Normally we want or are required to get on with others and to avoid potential sources of conflict. Also, once you get to know someone, it’s their individual character that predominates over any differences (whether relating to race, ethnic origins, opinions, political ideology, religion, or whatever), which, if you like them, disappear into the background, as we avoid (largely subconsciously) allowing them to become a problem.

Although, with close friends and family we may allow or even provoke such conflicts, perhaps for the sake of wanting to be honest, on the assumption (sometimes mistaken) that the relationship is protected by deep mutual affection.

Character, it seems, is not determined by race. I know from experience with my own race that there are some with very nice characters, and some very nasty ones, and a whole spectrum of characters in between. And it’s the same, I assume, with all races. Whereby every individual has nice and nasty sides to them (something I know from VERY personal experience), which manifest according to circumstances and the level of control the individual has over them.

Thus, I agree with Martin Luther King, when he famously said that an individual should be judged, not by the colour of their skin (i.e. by race or ethnicity), but by the content of their character. But how many people can we get to know well enough to judge their character? Not many. The vast majority will always be strangers to us. And one of the very first things we notice about a stranger is their race or ethnicity.

This is because, from a human-evolutionary, i.e. Darwinian, perspective, race and ethnicity provide an immediate indication of whether a stranger belongs to one’s own (or a closely related) TRIBE, with which, under the conditions in which human nature evolved, one would have had a known relationship, or whether they belong to an unknown and unrelated tribe, to which one’s relationship is unknown and potentially (originally, almost certainly) hostile (with the stranger having no business being in or near one’s own territory!).

Thus, the dictum of not judging an individual by the colour of their skin (i.e. race or ethnicity), while coming relatively naturally to us at the personal level, once you’ve got to know someone, does not come naturally when dealing with strangers – especially large numbers of strangers; on the contrary, in such circumstances race and ethnicity are natural criteria for judging, not individual character, but whether someone belongs to one’s own tribe or nation (originally understood to be an association of closely related tribes; something very different from the modern multi-ethnic pseudo-nation state).
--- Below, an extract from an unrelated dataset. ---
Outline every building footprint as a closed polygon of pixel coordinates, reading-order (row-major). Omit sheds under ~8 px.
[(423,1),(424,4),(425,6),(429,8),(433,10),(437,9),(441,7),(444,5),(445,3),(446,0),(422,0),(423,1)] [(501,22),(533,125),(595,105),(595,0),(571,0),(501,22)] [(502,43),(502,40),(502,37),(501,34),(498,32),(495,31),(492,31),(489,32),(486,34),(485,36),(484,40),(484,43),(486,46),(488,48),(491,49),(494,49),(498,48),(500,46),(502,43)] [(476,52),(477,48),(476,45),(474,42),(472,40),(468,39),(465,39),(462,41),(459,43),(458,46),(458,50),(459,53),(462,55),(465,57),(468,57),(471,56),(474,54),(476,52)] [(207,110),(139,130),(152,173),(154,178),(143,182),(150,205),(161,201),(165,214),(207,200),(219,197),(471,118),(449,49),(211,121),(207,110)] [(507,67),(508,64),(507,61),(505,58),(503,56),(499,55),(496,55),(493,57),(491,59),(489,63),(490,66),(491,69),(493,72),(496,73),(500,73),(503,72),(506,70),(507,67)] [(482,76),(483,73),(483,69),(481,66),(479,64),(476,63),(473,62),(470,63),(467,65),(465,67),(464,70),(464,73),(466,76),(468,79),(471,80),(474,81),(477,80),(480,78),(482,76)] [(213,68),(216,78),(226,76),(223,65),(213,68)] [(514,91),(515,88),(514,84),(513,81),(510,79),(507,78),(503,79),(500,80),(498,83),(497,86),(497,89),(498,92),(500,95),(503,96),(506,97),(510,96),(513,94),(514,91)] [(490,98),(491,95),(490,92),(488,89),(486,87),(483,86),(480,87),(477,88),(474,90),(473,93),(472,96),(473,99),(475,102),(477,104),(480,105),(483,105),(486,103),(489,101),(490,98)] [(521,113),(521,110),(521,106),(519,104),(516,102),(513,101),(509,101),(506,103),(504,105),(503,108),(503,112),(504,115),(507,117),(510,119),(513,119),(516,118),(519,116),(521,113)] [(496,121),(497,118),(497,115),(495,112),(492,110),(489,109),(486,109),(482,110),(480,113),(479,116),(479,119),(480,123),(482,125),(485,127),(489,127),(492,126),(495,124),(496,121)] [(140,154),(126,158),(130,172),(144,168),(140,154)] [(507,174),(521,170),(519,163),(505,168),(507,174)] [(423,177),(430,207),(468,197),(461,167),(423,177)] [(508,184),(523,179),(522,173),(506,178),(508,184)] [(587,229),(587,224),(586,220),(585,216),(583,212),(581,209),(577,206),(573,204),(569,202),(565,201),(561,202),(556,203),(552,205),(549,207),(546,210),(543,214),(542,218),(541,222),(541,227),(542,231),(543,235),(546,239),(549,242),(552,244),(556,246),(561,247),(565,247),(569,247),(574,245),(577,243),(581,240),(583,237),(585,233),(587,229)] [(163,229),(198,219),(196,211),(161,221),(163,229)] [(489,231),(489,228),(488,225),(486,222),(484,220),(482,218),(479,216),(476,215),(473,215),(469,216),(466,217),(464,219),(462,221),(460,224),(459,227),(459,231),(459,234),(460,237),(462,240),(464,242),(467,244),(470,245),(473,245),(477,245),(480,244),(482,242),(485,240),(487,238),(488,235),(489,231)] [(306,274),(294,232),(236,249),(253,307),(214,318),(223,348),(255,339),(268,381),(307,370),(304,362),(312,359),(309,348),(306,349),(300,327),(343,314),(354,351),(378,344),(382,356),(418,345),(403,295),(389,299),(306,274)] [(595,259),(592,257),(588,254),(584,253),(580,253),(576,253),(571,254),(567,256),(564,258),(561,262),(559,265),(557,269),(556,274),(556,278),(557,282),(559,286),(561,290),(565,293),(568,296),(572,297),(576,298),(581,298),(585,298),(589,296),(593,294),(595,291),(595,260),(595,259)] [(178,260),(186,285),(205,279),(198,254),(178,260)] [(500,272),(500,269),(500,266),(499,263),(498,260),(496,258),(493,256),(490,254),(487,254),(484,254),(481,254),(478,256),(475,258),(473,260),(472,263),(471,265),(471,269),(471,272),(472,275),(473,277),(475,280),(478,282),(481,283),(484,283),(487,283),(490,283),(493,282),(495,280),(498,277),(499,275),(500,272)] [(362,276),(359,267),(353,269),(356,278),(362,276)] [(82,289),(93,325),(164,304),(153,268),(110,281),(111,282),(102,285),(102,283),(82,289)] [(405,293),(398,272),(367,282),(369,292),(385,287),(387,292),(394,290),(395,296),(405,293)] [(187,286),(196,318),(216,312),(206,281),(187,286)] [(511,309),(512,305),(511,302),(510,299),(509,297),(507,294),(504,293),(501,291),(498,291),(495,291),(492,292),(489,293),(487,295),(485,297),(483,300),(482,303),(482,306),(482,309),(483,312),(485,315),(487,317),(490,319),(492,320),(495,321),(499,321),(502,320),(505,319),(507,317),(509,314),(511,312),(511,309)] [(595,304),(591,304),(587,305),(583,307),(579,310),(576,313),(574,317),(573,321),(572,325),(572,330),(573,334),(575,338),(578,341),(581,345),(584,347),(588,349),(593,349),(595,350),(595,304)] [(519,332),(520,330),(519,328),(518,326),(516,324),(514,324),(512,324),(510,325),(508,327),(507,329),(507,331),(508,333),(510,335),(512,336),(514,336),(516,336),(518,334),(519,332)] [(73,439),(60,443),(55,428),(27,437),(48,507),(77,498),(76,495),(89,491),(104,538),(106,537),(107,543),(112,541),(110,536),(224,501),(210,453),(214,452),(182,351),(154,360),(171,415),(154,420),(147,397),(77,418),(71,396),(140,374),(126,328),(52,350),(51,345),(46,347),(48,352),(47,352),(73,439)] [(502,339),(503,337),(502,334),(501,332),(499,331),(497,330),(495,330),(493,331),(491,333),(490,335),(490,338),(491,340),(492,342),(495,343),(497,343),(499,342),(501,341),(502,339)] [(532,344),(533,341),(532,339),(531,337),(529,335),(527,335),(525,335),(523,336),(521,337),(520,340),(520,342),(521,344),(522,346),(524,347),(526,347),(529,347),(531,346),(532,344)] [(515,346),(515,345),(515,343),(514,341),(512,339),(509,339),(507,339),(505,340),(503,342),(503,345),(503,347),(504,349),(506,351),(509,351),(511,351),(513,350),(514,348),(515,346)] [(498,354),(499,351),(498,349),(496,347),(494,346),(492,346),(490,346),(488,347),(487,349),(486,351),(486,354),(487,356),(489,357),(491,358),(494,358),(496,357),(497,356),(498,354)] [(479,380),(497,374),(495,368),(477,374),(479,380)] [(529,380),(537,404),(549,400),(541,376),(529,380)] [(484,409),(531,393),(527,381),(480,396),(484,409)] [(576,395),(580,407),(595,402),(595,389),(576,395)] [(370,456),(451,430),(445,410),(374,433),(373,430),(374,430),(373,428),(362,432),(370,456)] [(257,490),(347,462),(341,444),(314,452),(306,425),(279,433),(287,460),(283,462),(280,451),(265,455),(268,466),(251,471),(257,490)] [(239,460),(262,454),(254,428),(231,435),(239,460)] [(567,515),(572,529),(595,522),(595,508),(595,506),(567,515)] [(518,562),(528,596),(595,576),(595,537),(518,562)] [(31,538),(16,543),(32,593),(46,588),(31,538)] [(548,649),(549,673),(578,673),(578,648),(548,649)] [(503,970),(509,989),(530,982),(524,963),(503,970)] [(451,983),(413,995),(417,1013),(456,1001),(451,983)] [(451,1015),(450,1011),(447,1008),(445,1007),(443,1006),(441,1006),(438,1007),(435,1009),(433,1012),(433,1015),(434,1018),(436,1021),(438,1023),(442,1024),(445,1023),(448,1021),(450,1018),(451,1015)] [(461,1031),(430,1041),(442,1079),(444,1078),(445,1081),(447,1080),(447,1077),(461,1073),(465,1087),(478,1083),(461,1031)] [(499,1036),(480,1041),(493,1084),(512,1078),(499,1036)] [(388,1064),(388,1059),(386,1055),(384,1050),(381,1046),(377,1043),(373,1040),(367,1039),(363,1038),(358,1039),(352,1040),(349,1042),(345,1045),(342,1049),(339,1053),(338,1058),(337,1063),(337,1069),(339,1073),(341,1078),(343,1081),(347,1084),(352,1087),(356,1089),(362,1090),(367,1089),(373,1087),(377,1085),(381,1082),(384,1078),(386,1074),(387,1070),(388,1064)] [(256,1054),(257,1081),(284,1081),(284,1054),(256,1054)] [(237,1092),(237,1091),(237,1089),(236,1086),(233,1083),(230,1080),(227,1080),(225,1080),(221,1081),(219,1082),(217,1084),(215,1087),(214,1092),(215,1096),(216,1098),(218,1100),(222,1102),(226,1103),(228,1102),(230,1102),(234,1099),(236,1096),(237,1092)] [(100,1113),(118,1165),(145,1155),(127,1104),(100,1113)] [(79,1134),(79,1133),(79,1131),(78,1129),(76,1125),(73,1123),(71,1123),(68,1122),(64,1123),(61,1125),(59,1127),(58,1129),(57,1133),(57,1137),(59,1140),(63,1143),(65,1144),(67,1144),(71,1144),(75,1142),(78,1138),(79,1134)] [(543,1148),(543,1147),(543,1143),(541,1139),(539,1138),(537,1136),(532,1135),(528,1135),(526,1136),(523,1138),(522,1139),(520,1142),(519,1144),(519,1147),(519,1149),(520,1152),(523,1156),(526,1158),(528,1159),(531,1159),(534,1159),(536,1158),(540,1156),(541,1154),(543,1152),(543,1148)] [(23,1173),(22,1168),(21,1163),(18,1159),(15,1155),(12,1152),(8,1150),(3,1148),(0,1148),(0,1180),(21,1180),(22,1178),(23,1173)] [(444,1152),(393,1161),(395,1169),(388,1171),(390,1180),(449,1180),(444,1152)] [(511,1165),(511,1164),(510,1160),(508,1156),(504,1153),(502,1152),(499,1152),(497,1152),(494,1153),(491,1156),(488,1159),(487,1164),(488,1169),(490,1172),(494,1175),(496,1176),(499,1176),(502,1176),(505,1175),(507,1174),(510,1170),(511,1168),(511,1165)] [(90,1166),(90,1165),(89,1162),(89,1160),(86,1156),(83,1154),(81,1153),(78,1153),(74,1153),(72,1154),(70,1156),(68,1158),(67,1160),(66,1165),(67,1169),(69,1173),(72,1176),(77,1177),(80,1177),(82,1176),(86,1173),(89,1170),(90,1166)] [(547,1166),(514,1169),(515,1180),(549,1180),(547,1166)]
The word “ethnic” is derived from Greek, ETHNOS, meaning a PEOPLE or a NATION, which makes the very notion of “multi-ethnic nationhood” an oxymoronic absurdity. This, however, is currently being imposed on us (or, depending how you look at it, we are imposing on ourselves) for ideological and power-political reasons of STATE

Race and ethnic origins form the natural basis of any deep and meaningful sense of both personal and group, especially national, identity, which the mercenary multi-ethnic state seeks to deny us, by demonising and suppressing it as “racist”.

It is high time that we challenged the state on this issue, facing down its predictable, power-political, but nonsensical accusations of “racism”: but peacefully and with respect for the law and for others, especially when they are of different race or ethnicity to ourselves.